Потом было: улица в гору, белое солнце, черное солнце сверху под горку прямо на нас. Быстро на нас. Солнца не видно, черное видно, видно колеса, стеклянное окно, человек за окном, и гудит, гудит, гудит. Человек не хочет на нас наехать, у него такое лицо, что он не хочет, а колеса катятся, катятся, катятся, все гудит и гремит, а солнце белое-белое-белое — нельзя смотреть.

Тогда я его отпустил и вырвался, а он побежал за мной, и было: мимо колеса, гудит, гремит, темно, быстро мимо и сразу тихо.

Тогда я закричал:

— Мальчик! Мальчик!! Мальчик!!!

Я нагнулся посмотреть. Я думал, что будет красное, но красного там не было, а почему-то желтое, и рубашка спиной вверх, а ноги пятками вниз. Не страшно совсем. Вдруг рука и черные волосы на пальцах — мои! И красное — в ухе.

Я закричал:

— Машина! Машина!! Машина!!!

Подбежали люди. Стояли, кричали. Кто видел? Он видел! Вот мальчик видел! Ах, подлец шофер! Чей мальчик? А ты чей? Он видел. Это шофер.

Я крикнул:

— Это не шофер! Это машина!

И потом кричал:

— Это машина, машина, машина!

Вот ушли и мальчика унесли. А я все кричал: «Машина!»

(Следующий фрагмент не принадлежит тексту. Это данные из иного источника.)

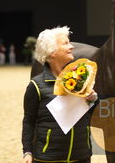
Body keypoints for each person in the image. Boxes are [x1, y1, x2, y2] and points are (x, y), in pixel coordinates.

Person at [21, 26, 98, 163]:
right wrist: (27, 152)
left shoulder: (79, 79)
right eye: (65, 43)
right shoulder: (36, 86)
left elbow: (90, 116)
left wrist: (93, 100)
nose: (72, 47)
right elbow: (28, 121)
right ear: (52, 52)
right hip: (48, 158)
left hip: (81, 156)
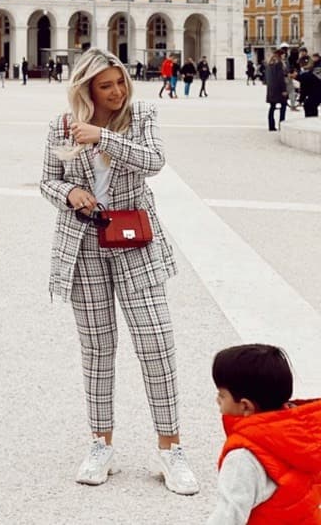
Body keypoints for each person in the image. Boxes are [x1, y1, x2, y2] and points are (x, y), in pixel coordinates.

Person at [40, 48, 199, 495]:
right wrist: (69, 191)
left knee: (156, 345)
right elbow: (46, 179)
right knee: (97, 349)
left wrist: (103, 138)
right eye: (105, 85)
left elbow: (154, 161)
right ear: (87, 88)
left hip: (136, 241)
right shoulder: (60, 125)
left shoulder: (142, 114)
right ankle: (100, 443)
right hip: (84, 245)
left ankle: (171, 449)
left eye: (120, 82)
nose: (117, 91)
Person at [207, 344, 321, 524]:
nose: (217, 400)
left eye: (222, 395)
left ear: (245, 406)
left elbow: (228, 516)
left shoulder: (243, 458)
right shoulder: (306, 436)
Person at [265, 51, 287, 132]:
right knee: (283, 106)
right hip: (279, 89)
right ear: (280, 56)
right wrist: (284, 90)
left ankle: (271, 126)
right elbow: (280, 78)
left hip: (271, 89)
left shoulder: (269, 64)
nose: (284, 57)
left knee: (272, 107)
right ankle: (282, 124)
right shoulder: (279, 64)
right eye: (284, 55)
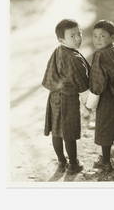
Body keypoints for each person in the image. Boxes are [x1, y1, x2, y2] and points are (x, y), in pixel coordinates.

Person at [42, 19, 90, 175]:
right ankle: (73, 164)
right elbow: (83, 83)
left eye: (79, 33)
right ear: (61, 39)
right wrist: (89, 102)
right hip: (68, 98)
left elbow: (49, 74)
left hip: (54, 96)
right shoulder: (73, 58)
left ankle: (62, 161)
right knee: (68, 131)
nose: (78, 38)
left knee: (57, 130)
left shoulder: (58, 51)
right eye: (72, 36)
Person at [86, 20, 114, 176]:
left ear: (112, 37)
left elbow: (98, 80)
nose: (98, 39)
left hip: (105, 99)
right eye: (95, 36)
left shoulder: (99, 54)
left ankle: (106, 163)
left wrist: (92, 96)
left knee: (105, 131)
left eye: (102, 36)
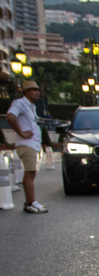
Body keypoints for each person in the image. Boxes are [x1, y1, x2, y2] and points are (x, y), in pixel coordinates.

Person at [6, 80, 47, 214]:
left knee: (31, 172)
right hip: (26, 144)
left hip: (32, 144)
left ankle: (30, 202)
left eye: (37, 90)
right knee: (30, 173)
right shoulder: (20, 103)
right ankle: (30, 203)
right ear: (26, 92)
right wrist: (21, 133)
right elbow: (10, 117)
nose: (36, 92)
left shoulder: (31, 106)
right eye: (33, 90)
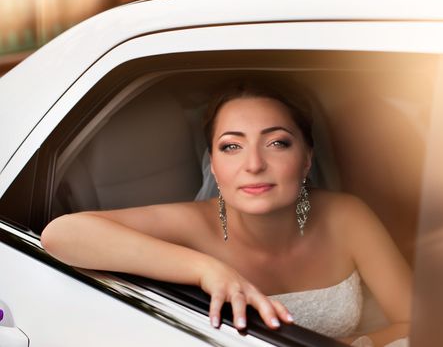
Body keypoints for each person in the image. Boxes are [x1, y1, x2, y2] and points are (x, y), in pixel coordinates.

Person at [41, 79, 412, 346]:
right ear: (213, 166)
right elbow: (62, 235)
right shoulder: (191, 224)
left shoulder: (346, 217)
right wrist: (207, 270)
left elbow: (417, 324)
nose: (254, 164)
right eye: (231, 147)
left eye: (277, 143)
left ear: (306, 159)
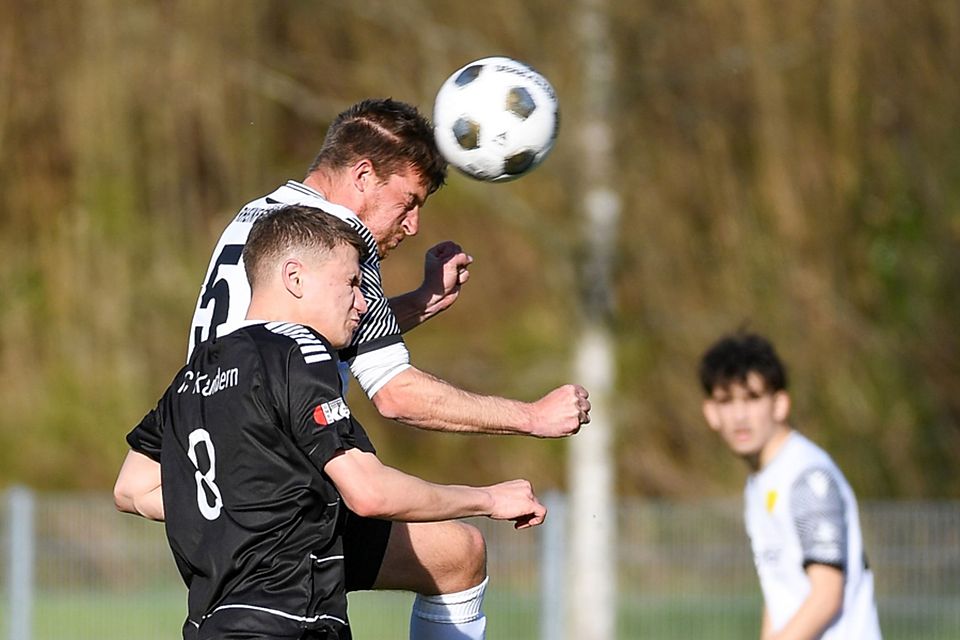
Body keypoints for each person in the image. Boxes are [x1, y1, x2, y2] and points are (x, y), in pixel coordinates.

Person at [115, 97, 589, 640]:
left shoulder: (263, 219)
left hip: (220, 463)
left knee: (455, 553)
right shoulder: (337, 237)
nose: (412, 225)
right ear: (363, 175)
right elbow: (395, 394)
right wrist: (532, 417)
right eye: (408, 202)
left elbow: (299, 333)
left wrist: (417, 303)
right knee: (454, 552)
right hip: (283, 475)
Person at [698, 331, 882, 640]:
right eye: (726, 401)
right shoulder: (762, 482)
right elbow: (781, 593)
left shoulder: (807, 476)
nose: (739, 416)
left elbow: (826, 594)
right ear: (711, 413)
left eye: (752, 398)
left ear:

Тетка спросила, где деньги, а денег не было. Тогда она стала меня бить, а я вырывался и кричал:

— Машина, машина! Ой, машина!

Тетка говорила:

— Я из тебя эту дурь выбью!

Начало 1960-х

Одно лето

Листьям жарко, и они шевелятся неловко, пытаясь отряхнуть с себя белые лучи. Под деревьями зато прохладно. Здесь прозрачные травинки, и клубника здесь растет желтоватая, тоже будто прозрачная. Она сочная и нежная на вкус, не то что на полянах. На полянах клубника красная, сладкая, от сладости даже языку щекотно. И так много ее, что можно закрыть глаза и ползти, находить по запаху спелые ягоды, обрывать губами.

Натка выползла из-под березы, волоча по траве жестяную банку. Позади затихло ауканье, только изредка вспыхивал за деревьями чей-то смех. На поляне покачивались выцветшие колокольчики, и казалось, они позванивают тихонько.

Кусты дикой вишни и боярышника обступили поляну, загородили от дороги, будто прятали от прохожих ее сокровища — настоящий клубничный заповедник. Здесь пунцовые ягоды выпирают из травы, млеют на солнце, и воздух от этого густой и тягучий, как варенье.

И ни человека, ни зверя, ни бабочки какой-нибудь. Только лесные клопы неуклюже взбираются на ягоды — сытые, ленивые лесные клопы.

«Я лесная королева, — думает Натка, — а полянка эта — мое царство-государство. А красные ягоды — слуги мои. Ну, мои слуги, полезайте в банку!..»

А за кустами — другое царство. Там живет монгольский князь с раскосыми глазами. Волосы у него, как у Веры Петровны, завязаны пучком на затылке. В руках у него — лук и стрелы. Он не любит ягод. Он охотится на диких зверей…

Заворочалось что-то в кустах.

— Ой! — крикнула Натка. — Кто это?

Не отвечают. Снова заворочалось. Сучья затрещали.